_Page extract_:
<<<<
Startups driving the first wave of big data infrastructure deployment have landed into enterprise accounts and are centered around a limited number of well-defined use cases and data types. The second wave is unfolding now, as enterprises build critical business applications that span data silos across heterogeneous infrastructures.

Business drivers focus on self-service tools that help operations teams, data scientists, and statisticians address performance, governance, compliance, and security of highly-sensitive data. Enterprises are now creating Chief Data Officer and Chief Data Ops roles to meet the challenges of data discovery, reliability, performance, access control, and lifecycle management.

Menlo co-hosted an event with Unravel and Waterline to discuss how web-scale companies like LinkedIn have internally built processes and controls for data management and operations, and how larger enterprises are planning to deal with these same issues. The panel was moderated by Nick Heudecker of Gartner, featuring Daniel Sturman from Cloudera and Kapil Surlaker from LinkedIn.

In the aftermath of the event we asked Kunal of Unravel and Alex of Waterline to weigh in on a few more questions.

Kunal Agarwal, Co-Founder & CEO, Unravel

What are the common reasons that affect the performance of big data applications?
>>>>
_Problem description_: According to the big data extract, who moderated the panel? The rows come from a separate source, not from the big data extract.

_Dataset content_:
<<<<
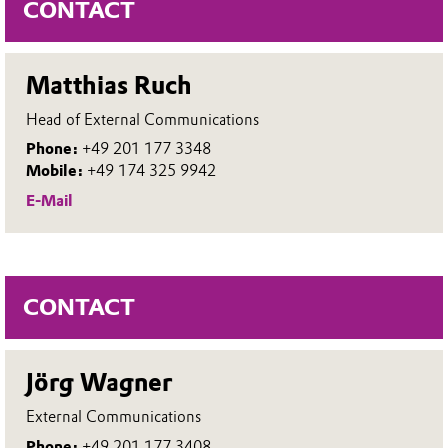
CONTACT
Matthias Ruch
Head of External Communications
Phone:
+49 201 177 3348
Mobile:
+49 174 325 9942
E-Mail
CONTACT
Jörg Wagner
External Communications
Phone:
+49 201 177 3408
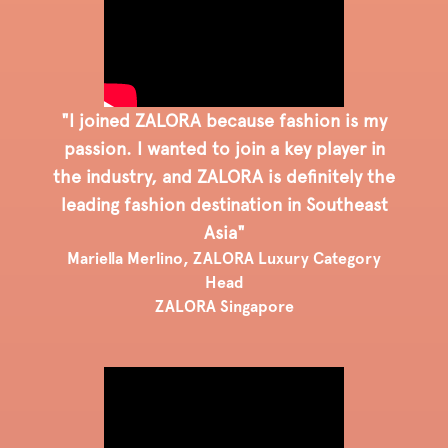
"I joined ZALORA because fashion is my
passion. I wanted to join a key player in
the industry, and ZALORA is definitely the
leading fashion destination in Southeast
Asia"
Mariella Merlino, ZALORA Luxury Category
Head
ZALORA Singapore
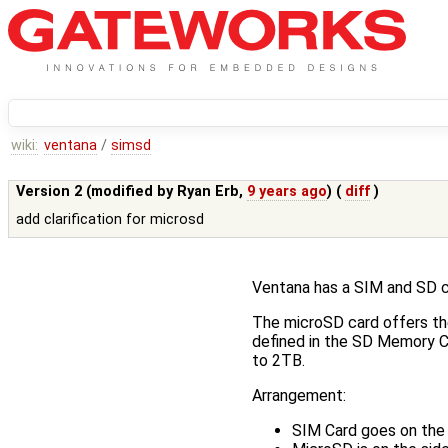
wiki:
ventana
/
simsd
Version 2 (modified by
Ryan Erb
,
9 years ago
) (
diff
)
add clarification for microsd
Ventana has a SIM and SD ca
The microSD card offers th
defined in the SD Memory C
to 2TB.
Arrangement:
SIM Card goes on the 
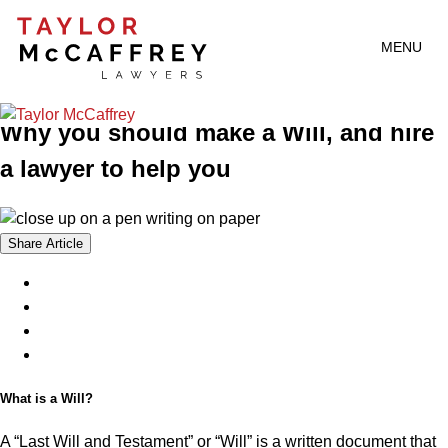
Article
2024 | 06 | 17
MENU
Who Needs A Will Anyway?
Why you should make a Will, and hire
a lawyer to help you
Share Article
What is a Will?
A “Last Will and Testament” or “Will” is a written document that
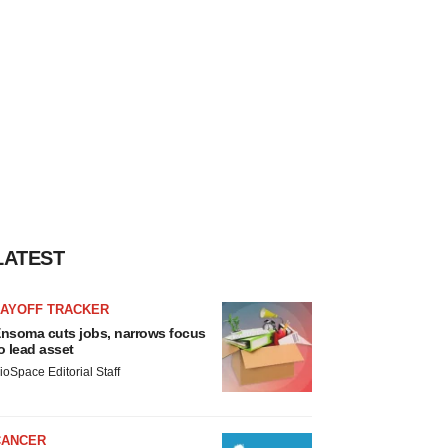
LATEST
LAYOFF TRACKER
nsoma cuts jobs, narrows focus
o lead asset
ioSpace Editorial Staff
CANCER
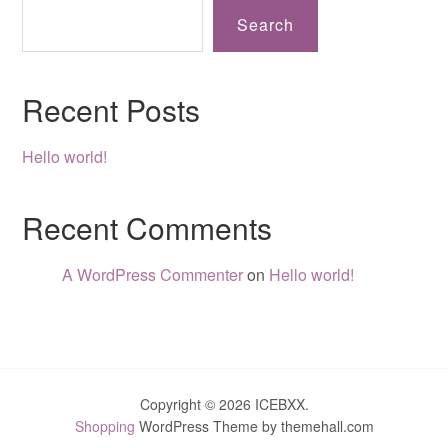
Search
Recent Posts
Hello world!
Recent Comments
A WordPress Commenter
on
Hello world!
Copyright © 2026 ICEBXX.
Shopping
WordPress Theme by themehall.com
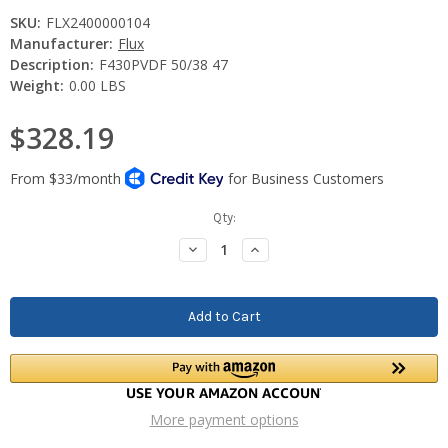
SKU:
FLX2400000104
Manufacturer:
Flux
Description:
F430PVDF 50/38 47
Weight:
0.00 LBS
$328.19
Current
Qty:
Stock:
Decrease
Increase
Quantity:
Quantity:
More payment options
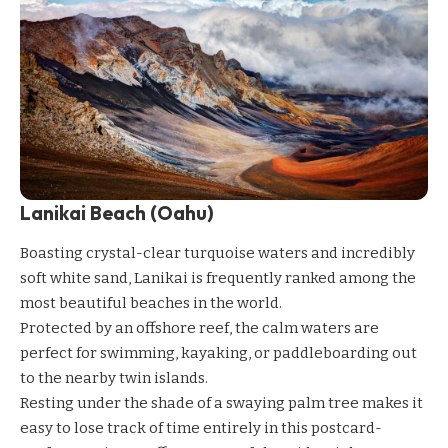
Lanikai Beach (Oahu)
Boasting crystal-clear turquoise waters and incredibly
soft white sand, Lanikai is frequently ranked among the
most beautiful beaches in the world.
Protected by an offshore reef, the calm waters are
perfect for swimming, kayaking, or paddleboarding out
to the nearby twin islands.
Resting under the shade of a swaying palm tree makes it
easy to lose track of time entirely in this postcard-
>>>>
_Result for this exercise_: Nick Heudecker of Gartner.